All records should be reproduced verbatim.

### RECORD LIST

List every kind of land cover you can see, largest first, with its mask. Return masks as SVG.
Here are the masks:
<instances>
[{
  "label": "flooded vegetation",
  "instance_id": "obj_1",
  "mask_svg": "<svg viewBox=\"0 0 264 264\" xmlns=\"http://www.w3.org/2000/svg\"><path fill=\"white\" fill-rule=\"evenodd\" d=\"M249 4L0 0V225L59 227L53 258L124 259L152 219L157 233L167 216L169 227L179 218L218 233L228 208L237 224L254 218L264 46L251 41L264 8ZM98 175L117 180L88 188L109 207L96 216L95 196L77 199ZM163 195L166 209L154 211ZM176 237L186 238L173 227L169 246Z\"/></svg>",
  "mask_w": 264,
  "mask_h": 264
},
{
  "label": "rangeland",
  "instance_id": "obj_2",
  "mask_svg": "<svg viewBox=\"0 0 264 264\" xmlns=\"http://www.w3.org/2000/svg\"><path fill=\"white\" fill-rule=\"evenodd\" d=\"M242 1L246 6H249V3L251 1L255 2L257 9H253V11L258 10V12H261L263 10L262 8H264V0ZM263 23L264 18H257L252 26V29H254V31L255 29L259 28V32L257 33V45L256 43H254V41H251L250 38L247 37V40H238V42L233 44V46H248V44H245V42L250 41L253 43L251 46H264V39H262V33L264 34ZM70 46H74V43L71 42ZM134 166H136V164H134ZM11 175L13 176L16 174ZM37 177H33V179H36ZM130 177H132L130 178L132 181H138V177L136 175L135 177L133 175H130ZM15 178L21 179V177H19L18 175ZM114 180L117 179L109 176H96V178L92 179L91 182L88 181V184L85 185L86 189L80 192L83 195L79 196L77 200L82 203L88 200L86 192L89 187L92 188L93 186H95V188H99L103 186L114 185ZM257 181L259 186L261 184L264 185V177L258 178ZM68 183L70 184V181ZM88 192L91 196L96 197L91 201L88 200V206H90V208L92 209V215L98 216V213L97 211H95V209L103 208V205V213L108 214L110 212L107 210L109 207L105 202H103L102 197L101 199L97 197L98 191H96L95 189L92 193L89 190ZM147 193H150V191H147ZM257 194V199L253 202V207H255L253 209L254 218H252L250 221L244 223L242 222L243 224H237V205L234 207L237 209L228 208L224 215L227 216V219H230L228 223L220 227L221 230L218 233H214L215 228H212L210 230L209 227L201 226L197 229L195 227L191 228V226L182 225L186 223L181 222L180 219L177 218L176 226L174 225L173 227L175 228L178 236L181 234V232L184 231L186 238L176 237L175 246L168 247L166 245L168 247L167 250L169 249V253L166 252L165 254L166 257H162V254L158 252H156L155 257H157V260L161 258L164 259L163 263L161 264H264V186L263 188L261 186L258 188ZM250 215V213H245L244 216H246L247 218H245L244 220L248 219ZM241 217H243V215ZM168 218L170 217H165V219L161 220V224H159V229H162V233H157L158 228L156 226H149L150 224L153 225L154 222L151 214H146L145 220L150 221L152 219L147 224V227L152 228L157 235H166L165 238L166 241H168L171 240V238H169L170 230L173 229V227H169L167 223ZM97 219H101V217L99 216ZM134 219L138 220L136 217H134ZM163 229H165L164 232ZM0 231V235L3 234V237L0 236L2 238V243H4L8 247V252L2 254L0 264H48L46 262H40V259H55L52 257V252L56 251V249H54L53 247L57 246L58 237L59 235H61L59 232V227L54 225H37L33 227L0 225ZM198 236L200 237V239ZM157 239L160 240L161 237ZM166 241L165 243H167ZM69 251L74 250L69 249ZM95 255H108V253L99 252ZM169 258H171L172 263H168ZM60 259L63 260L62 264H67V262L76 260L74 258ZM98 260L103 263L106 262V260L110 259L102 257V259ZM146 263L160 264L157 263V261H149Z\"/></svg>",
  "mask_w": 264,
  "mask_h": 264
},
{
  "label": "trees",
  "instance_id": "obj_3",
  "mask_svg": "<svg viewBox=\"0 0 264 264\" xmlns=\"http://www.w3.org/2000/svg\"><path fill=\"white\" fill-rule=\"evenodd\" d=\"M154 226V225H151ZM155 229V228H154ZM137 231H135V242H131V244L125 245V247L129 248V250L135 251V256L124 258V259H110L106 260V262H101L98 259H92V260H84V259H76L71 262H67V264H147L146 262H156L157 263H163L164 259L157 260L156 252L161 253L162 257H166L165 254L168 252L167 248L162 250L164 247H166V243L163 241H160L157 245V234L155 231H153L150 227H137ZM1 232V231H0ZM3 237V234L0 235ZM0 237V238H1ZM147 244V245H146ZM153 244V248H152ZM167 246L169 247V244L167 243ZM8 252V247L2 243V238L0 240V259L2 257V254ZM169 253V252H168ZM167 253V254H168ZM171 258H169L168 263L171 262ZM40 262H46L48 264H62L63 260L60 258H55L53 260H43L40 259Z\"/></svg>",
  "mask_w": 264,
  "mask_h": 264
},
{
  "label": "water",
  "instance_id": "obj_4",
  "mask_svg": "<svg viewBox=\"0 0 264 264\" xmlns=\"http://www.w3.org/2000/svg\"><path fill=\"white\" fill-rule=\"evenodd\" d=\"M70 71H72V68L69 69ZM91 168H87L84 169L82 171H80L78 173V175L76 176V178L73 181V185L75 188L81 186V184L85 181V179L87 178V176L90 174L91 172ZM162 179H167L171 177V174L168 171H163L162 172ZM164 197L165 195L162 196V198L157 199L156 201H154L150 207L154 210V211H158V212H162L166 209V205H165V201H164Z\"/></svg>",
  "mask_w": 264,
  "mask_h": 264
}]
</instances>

######

— TASK RESULT —
List every kind of land cover you can see, largest first, with its mask. Return masks as SVG.
Here are the masks:
<instances>
[{
  "label": "flooded vegetation",
  "instance_id": "obj_1",
  "mask_svg": "<svg viewBox=\"0 0 264 264\" xmlns=\"http://www.w3.org/2000/svg\"><path fill=\"white\" fill-rule=\"evenodd\" d=\"M249 4L0 0V225L59 227L53 258L124 259L152 219L157 233L167 216L169 227L179 218L218 233L228 208L237 224L254 218L264 46L251 41L264 8ZM98 175L117 180L88 188L109 207L96 216L95 196L77 199ZM163 195L166 209L154 211ZM176 237L186 238L173 227L169 246Z\"/></svg>",
  "mask_w": 264,
  "mask_h": 264
},
{
  "label": "rangeland",
  "instance_id": "obj_2",
  "mask_svg": "<svg viewBox=\"0 0 264 264\" xmlns=\"http://www.w3.org/2000/svg\"><path fill=\"white\" fill-rule=\"evenodd\" d=\"M242 1L246 6H249V3L251 1L255 2L257 9H253V11L258 10V12H261L263 10L262 8H264V0ZM263 23L264 18H257L252 26V29H254V31L255 29L259 28V32L257 33V45L256 43H254V41H251L250 38L247 37V40H238V42L233 44V46H248V44H245V42L250 41L253 43L251 46H264V39H262V33L264 34ZM70 46H74V43L71 42ZM134 166H136V164H134ZM11 175L13 176L16 174ZM37 177H33V179H36ZM130 177H132L130 178L132 181H138V177L136 175L135 177L133 175H130ZM15 178L21 179V177H19L18 175ZM114 180L117 179L109 176H96V178L92 179L91 182L88 181V184L85 185L86 189L80 192L83 195L79 196L77 200L82 203L88 200L86 192L89 187L92 188L93 186H95V188H99L103 186L114 185ZM257 181L259 186L261 184L264 185V177L258 178ZM68 183L70 184V181ZM88 192L91 196L96 197L91 201L88 200V206H90V208L92 209V215L98 216V213L97 211H95V209L103 208V205V213L108 214L110 212L107 210L109 207L105 202H103L102 197L101 199L97 197L98 191H96L95 189L92 193L89 190ZM147 193H150V191H147ZM257 194V199L253 202V207H255L253 209L254 218H252L250 221L244 223L242 222L243 224H237V205L234 207L237 209L228 208L224 215L227 216V219H230L228 223L220 227L221 230L218 233H214L215 228H212L210 230L209 227L201 226L197 229L195 227L191 228V226L182 225L186 223L181 222L180 219L177 218L176 226L174 225L173 227L175 228L178 236L181 234V232L184 231L186 238L176 237L175 246L168 247L166 245L168 247L167 250L169 249V253L166 252L165 254L166 257H162V254L158 252H156L155 257H157V260L161 258L164 259L163 263L161 264H264V186L263 188L261 186L258 188ZM250 215V213H245L244 216H246L247 218H245L244 220L248 219ZM241 217H243V215ZM168 218L170 217H165V219L161 220V224H159V229H162V233H157L158 228L156 226H149L150 224L153 225L154 222L151 214H146L145 220L150 221L152 219L147 224V227L152 228L157 235H166L165 238L166 241H168L171 240V238H169L170 230L173 229V227H169L167 223ZM97 219H101V217L99 216ZM134 219L138 220L136 217H134ZM163 229H165L164 232ZM0 231V235L3 234V237L0 236L2 238V243H4L8 247V252L2 254L0 264H48L46 262H40V259H55L52 257V252L56 251V249H54L53 247L57 246L58 237L59 235H61L59 232V227L54 225H37L33 227L0 225ZM198 236L200 237V239ZM157 239L160 240L161 237ZM166 241L165 243H167ZM69 251L74 250L69 249ZM95 255H108V253L99 252ZM169 258H171L172 263H168ZM60 259L63 260L62 264H67V262L76 260L74 258ZM98 260L103 263L106 262V260L110 259L102 257V259ZM146 263L160 264L157 263V261H149Z\"/></svg>",
  "mask_w": 264,
  "mask_h": 264
},
{
  "label": "trees",
  "instance_id": "obj_3",
  "mask_svg": "<svg viewBox=\"0 0 264 264\" xmlns=\"http://www.w3.org/2000/svg\"><path fill=\"white\" fill-rule=\"evenodd\" d=\"M154 226V225H151ZM155 229V228H154ZM137 231H135V242H131V244L125 245V247L129 248V250L135 251V256L124 258V259H110L106 260V262H101L98 259H92V260H84V259H76L71 262H67V264H147L146 262H156L157 263H163L164 259L157 260L156 252L161 253L162 257H166L165 254L168 252L167 248L162 250L164 247H166V243L163 241H160L157 245V234L155 231H153L150 227H137ZM1 232V231H0ZM3 237V234L0 235ZM0 237V238H1ZM147 244V245H146ZM153 244V248H152ZM167 246L169 247V244L167 243ZM8 252V247L2 243V238L0 240V259L2 257V254ZM169 253V252H168ZM167 253V254H168ZM171 258H169L168 263L171 262ZM40 262H46L48 264H62L63 260L60 258H55L53 260H43L40 259Z\"/></svg>",
  "mask_w": 264,
  "mask_h": 264
},
{
  "label": "water",
  "instance_id": "obj_4",
  "mask_svg": "<svg viewBox=\"0 0 264 264\" xmlns=\"http://www.w3.org/2000/svg\"><path fill=\"white\" fill-rule=\"evenodd\" d=\"M70 71H72V68L69 69ZM91 168H87L84 169L82 171H80L78 173V175L76 176V178L73 181V185L75 188L81 186V184L85 181V179L87 178V176L90 174L91 172ZM162 179H167L171 177V174L168 171H163L162 172ZM164 197L165 195L162 196V198L157 199L156 201H154L150 207L154 210V211H158V212H162L166 209V205H165V201H164Z\"/></svg>",
  "mask_w": 264,
  "mask_h": 264
}]
</instances>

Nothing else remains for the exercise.